Patronlar, siyasetçileri aracılığıyla, “Torba Yasa” adı altında biz işçilerin haklarının budandığı birçok yasayı meclisten geçirdiler. Sermayenin temsilcileri bu yasaları onaylamak için geceleri de mesaiye kalarak büyük “fedakârlıklarda” bulundular. Patronların önerileri doğrultusunda hazırlanan ve biz işçilerin yararınaymış gibi gösterilen “Torba Yasa”yla işçilerin birçok hakkı gasp ediliyor. Ama birçok işçi arkadaşımızın bu yasadan haberi yok.
Pazar günü UİD-DER’in Sefaköy temsilciliğinde “Patronların Torbasına Girmemek İçin Birleşelim!” adlı seminerde birçok işçi ve öğrenci arkadaşla bu yasayı tartıştık. Seminere deri, çorap, metal, sağlık, matbaa, hava limanı işçileri ile stajyer öğrenciler ve çeşitli sektörden işçiler katıldı. Sunucu arkadaş seminere elinde bir torba ile geldi. Torbayı salonda dolaştırarak işçilerden içindeki kâğıtlardan birini çekmelerini istedi. Torbada bulunan kâğıtlarda biz işçilerin zararına olan yasa maddeleri bulunmaktaydı. Sunum ve slayt görüntüleri eşliğinde, “Torba Yasa”nın 9 maddesini inceledik ve tartıştık. Bu maddelerin biz işçilerin yararına değil zararına olduğunu öğrenmiş olduk. Bu yasayla birlikte iş bulma olanakları bir hayli kısıtlanıyor. Taşeronlaştırma ve sigortasız çalışma dayatılıyor.
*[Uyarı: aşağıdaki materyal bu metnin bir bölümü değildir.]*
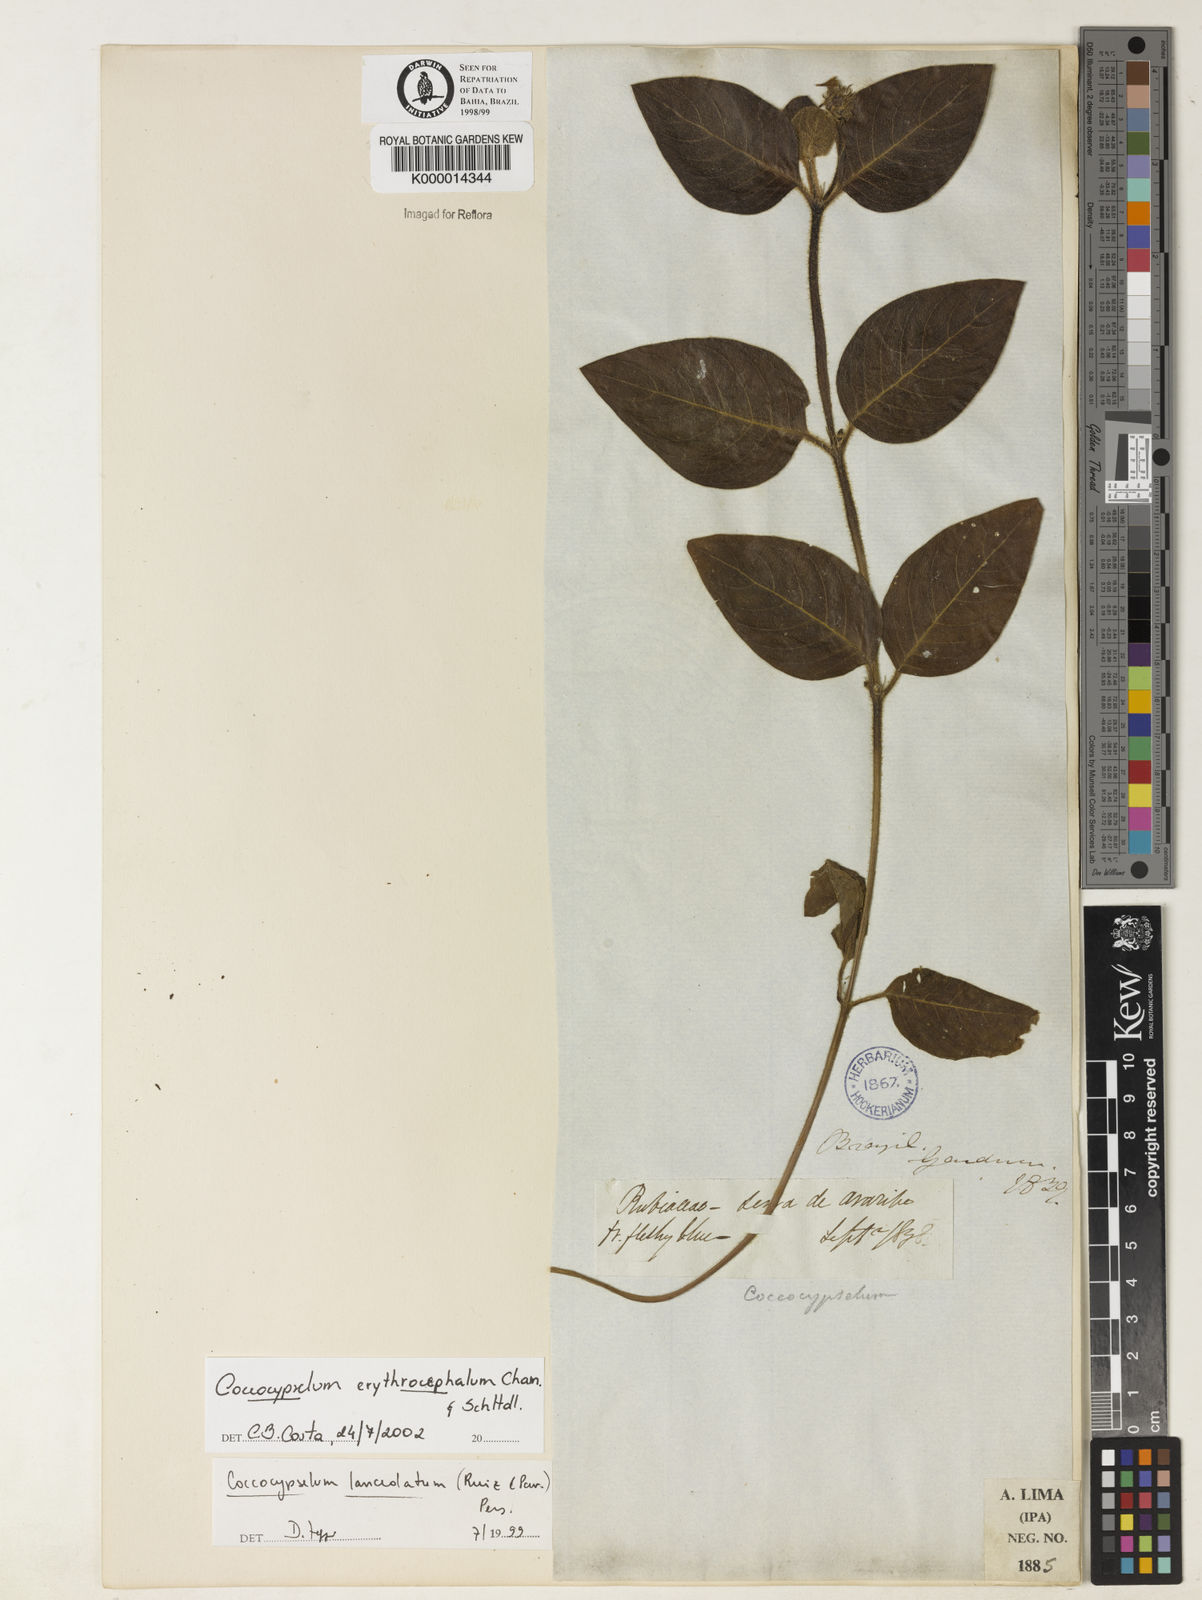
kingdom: Plantae
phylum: Tracheophyta
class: Magnoliopsida
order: Gentianales
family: Rubiaceae
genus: Coccocypselum
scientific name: Coccocypselum erythrocephalum
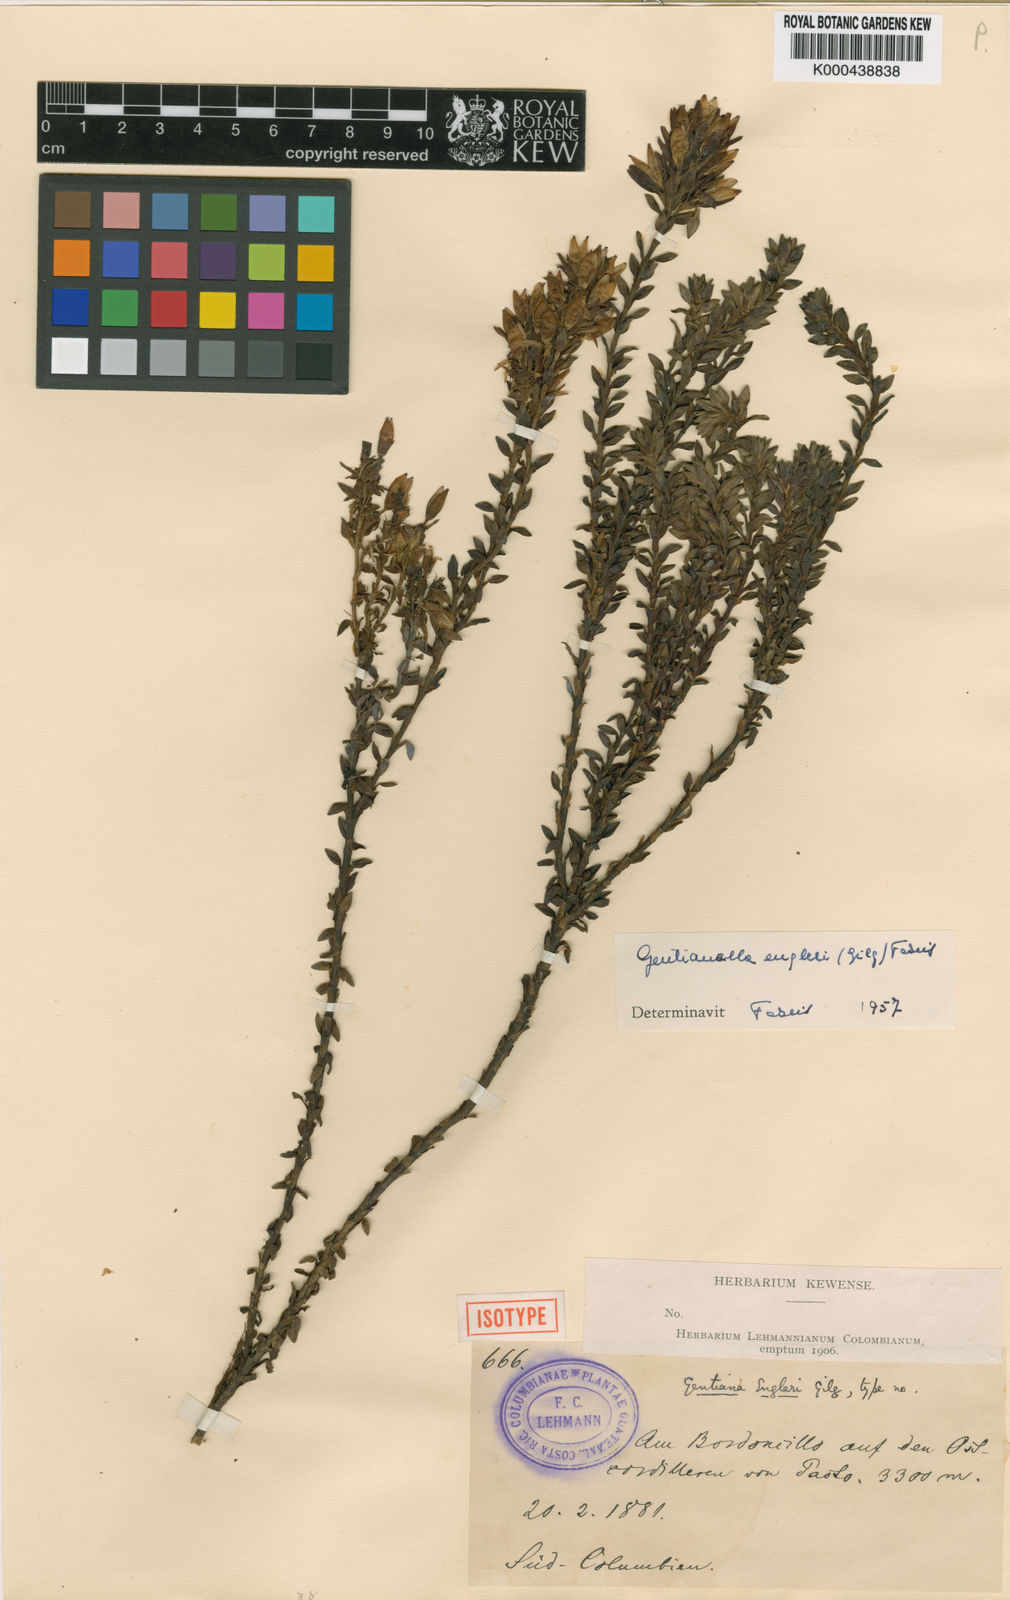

Stajyer öğrencilerin ücretleri düşürülüyor. İşsizlik fonu yağmalanıyor. Genç işçilerin sigorta primleri işsizlik fonundan karşılanıyor. Yararımıza gibi gösterilen bu yasalarla haklarımızın nasıl budandığını ve gasp edildiğini gördük.
Patronların torbası torba değil çuval oldu. Biz işçilere düşen görev fabrikalarımızda, işyerlerimizde, okullarımızda “Torba Yasa”nın bizlerin zararına olduğunu anlatmak ve örgütlenmektir. Patronların saldırılarına karşı ancak ortak mücadeleyle karşı durabiliriz.